* _Exercise material_
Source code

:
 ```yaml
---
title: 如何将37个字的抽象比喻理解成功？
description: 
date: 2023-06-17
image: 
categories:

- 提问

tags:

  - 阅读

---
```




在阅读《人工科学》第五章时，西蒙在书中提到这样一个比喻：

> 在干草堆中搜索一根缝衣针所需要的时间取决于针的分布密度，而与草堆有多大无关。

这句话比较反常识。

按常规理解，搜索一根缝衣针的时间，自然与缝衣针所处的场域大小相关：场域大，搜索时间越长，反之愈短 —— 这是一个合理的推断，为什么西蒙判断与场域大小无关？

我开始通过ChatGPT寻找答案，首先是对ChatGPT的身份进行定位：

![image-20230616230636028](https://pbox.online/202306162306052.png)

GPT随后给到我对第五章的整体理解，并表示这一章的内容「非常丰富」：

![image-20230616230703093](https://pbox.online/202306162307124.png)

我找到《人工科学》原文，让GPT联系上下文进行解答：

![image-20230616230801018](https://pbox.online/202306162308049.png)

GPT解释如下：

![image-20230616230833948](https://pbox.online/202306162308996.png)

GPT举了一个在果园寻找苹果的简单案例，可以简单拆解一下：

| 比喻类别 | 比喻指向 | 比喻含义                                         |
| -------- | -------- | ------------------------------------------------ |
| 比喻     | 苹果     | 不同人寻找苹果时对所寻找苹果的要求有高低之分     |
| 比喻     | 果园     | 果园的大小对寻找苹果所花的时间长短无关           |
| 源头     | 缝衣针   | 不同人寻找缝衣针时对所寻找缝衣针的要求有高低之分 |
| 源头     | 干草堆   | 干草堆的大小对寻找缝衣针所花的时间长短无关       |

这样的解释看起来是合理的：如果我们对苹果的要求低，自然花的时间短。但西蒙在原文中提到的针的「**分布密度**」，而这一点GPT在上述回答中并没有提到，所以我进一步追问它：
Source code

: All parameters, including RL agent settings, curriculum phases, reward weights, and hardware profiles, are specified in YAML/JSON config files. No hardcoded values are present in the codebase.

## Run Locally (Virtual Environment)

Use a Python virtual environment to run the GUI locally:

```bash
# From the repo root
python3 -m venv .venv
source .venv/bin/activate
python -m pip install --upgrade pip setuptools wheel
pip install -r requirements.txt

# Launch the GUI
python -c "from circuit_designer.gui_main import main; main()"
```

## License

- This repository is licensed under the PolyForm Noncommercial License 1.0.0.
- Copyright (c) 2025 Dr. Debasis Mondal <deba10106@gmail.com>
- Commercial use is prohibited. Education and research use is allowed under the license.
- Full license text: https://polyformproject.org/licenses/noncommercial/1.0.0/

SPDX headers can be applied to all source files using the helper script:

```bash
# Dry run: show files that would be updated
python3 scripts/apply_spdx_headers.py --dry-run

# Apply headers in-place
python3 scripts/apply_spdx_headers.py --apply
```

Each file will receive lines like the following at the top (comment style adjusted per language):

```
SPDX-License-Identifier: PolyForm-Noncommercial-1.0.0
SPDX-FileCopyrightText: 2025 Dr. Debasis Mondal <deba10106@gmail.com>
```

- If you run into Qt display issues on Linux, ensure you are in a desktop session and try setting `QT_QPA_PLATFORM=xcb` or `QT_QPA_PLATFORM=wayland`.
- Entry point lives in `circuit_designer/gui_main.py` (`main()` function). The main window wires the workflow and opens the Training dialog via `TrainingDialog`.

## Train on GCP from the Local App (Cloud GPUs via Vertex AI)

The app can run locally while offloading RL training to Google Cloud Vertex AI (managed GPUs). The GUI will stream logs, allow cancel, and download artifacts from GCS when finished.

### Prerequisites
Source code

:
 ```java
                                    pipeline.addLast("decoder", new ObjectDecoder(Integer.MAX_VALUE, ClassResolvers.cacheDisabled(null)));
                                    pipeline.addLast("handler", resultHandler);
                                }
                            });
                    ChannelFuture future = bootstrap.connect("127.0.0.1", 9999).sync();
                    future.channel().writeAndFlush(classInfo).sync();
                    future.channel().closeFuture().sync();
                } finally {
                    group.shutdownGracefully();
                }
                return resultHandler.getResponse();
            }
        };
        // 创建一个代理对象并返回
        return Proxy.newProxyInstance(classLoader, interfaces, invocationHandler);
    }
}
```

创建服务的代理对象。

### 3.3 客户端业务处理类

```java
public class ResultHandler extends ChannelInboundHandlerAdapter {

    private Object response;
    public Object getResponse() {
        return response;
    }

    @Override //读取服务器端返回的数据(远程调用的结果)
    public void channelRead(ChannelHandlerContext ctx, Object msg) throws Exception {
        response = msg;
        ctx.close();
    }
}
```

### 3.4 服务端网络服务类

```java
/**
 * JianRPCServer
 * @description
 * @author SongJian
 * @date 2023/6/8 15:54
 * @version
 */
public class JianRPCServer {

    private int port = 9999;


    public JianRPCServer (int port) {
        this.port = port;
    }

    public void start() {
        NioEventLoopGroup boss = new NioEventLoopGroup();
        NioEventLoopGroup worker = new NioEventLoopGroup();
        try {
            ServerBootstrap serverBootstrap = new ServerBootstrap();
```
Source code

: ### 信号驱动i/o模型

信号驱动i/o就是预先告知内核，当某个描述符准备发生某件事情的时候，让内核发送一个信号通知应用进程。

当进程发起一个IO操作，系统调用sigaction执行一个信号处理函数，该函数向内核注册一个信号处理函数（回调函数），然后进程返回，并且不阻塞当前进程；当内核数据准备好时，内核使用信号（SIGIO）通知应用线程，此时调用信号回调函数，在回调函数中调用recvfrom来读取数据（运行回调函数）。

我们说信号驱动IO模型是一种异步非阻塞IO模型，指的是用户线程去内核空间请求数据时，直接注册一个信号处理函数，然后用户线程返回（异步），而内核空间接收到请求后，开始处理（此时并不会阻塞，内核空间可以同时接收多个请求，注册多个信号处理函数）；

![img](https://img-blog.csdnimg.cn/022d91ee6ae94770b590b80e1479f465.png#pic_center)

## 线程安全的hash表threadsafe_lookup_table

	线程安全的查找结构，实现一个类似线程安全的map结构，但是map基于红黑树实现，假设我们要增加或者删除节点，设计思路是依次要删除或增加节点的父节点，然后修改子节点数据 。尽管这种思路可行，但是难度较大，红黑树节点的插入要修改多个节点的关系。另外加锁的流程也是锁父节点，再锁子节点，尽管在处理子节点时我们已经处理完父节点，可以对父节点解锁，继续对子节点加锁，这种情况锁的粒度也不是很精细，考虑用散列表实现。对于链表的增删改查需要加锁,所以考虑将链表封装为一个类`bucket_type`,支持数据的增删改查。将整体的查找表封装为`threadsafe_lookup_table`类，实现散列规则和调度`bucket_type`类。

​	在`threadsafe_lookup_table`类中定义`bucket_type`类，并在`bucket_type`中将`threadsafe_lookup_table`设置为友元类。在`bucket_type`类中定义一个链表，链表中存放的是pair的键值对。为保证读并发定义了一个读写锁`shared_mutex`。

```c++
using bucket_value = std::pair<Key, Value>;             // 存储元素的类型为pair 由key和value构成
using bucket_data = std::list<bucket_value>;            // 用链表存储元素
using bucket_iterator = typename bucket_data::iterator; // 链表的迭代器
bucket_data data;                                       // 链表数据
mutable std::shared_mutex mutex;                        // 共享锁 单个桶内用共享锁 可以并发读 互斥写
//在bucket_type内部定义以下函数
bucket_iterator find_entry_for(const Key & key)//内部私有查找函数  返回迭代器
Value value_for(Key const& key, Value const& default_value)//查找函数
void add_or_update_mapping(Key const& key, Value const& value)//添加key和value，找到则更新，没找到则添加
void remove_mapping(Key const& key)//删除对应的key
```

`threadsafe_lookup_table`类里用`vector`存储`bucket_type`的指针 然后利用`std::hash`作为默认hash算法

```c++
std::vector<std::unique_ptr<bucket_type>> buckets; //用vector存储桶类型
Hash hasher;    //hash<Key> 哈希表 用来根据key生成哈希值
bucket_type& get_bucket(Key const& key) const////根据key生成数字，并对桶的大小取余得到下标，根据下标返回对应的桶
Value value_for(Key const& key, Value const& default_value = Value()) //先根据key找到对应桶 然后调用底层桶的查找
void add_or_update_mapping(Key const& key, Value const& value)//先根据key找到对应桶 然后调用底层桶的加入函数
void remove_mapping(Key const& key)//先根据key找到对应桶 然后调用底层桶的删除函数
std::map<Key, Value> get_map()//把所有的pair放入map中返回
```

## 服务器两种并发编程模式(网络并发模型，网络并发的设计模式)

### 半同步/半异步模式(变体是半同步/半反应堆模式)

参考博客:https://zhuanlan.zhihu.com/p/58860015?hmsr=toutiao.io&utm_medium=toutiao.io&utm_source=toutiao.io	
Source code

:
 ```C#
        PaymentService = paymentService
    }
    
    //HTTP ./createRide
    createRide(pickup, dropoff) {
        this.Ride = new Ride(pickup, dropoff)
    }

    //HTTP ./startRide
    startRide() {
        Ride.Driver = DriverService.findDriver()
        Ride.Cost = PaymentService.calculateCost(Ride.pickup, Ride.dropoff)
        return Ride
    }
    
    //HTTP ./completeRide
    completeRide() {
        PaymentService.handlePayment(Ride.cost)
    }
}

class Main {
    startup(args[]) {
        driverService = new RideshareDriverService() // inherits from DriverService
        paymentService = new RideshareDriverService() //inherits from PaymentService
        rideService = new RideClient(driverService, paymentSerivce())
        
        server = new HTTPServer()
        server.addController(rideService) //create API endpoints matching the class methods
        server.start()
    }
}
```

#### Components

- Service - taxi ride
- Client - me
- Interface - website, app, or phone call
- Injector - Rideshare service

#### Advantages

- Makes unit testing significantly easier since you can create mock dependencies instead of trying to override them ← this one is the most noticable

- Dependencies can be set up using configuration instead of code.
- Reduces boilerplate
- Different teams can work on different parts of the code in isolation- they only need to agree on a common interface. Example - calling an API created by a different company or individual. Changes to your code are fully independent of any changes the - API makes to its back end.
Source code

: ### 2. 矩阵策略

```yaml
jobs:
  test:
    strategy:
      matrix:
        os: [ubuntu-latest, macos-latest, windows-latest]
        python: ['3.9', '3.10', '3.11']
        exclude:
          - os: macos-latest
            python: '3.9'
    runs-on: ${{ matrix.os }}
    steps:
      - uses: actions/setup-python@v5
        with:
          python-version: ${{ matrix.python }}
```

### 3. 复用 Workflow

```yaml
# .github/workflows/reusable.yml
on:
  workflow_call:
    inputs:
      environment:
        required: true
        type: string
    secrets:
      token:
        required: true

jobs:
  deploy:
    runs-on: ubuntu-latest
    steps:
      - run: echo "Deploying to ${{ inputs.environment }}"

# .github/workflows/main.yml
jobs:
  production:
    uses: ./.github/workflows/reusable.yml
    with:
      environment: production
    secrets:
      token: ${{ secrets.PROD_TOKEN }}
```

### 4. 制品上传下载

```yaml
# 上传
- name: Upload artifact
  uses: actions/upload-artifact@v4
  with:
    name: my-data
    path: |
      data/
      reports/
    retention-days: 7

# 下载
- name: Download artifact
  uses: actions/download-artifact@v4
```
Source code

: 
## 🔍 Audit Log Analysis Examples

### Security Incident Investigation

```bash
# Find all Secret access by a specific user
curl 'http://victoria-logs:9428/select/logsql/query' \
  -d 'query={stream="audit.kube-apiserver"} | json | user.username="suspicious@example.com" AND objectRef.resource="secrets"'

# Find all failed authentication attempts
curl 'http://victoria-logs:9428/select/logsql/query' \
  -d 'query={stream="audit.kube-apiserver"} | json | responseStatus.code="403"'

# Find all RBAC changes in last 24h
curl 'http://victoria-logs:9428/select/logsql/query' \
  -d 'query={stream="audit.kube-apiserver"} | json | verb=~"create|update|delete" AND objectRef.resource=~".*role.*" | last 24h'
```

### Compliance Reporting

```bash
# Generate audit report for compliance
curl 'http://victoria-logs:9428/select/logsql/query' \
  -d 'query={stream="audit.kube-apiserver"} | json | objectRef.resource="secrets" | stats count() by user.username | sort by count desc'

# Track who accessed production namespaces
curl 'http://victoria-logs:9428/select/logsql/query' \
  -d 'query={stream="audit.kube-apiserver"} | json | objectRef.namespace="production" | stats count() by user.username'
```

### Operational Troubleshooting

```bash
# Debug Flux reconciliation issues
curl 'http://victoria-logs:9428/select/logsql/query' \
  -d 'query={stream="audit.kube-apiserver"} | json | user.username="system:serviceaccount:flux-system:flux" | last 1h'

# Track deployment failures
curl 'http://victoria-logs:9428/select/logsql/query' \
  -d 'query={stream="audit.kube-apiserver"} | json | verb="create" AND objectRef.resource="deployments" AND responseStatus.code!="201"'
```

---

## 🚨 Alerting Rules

* _Exercise goal_
Return, word for word, every line from the top of the entries down to the line that holds "- Commercial use", both included.

* _Exercise answer_
Source code

:
 ```yaml
---
title: 如何将37个字的抽象比喻理解成功？
description: 
date: 2023-06-17
image: 
categories:

- 提问

tags:

  - 阅读

---
```




在阅读《人工科学》第五章时，西蒙在书中提到这样一个比喻：

> 在干草堆中搜索一根缝衣针所需要的时间取决于针的分布密度，而与草堆有多大无关。

这句话比较反常识。

按常规理解，搜索一根缝衣针的时间，自然与缝衣针所处的场域大小相关：场域大，搜索时间越长，反之愈短 —— 这是一个合理的推断，为什么西蒙判断与场域大小无关？

我开始通过ChatGPT寻找答案，首先是对ChatGPT的身份进行定位：

![image-20230616230636028](https://pbox.online/202306162306052.png)

GPT随后给到我对第五章的整体理解，并表示这一章的内容「非常丰富」：

![image-20230616230703093](https://pbox.online/202306162307124.png)

我找到《人工科学》原文，让GPT联系上下文进行解答：

![image-20230616230801018](https://pbox.online/202306162308049.png)

GPT解释如下：

![image-20230616230833948](https://pbox.online/202306162308996.png)

GPT举了一个在果园寻找苹果的简单案例，可以简单拆解一下：

| 比喻类别 | 比喻指向 | 比喻含义                                         |
| -------- | -------- | ------------------------------------------------ |
| 比喻     | 苹果     | 不同人寻找苹果时对所寻找苹果的要求有高低之分     |
| 比喻     | 果园     | 果园的大小对寻找苹果所花的时间长短无关           |
| 源头     | 缝衣针   | 不同人寻找缝衣针时对所寻找缝衣针的要求有高低之分 |
| 源头     | 干草堆   | 干草堆的大小对寻找缝衣针所花的时间长短无关       |

这样的解释看起来是合理的：如果我们对苹果的要求低，自然花的时间短。但西蒙在原文中提到的针的「**分布密度**」，而这一点GPT在上述回答中并没有提到，所以我进一步追问它：
Source code

: All parameters, including RL agent settings, curriculum phases, reward weights, and hardware profiles, are specified in YAML/JSON config files. No hardcoded values are present in the codebase.

## Run Locally (Virtual Environment)

Use a Python virtual environment to run the GUI locally:

```bash
# From the repo root
python3 -m venv .venv
source .venv/bin/activate
python -m pip install --upgrade pip setuptools wheel
pip install -r requirements.txt

# Launch the GUI
python -c "from circuit_designer.gui_main import main; main()"
```

## License

- This repository is licensed under the PolyForm Noncommercial License 1.0.0.
- Copyright (c) 2025 Dr. Debasis Mondal <deba10106@gmail.com>
- Commercial use is prohibited. Education and research use is allowed under the license.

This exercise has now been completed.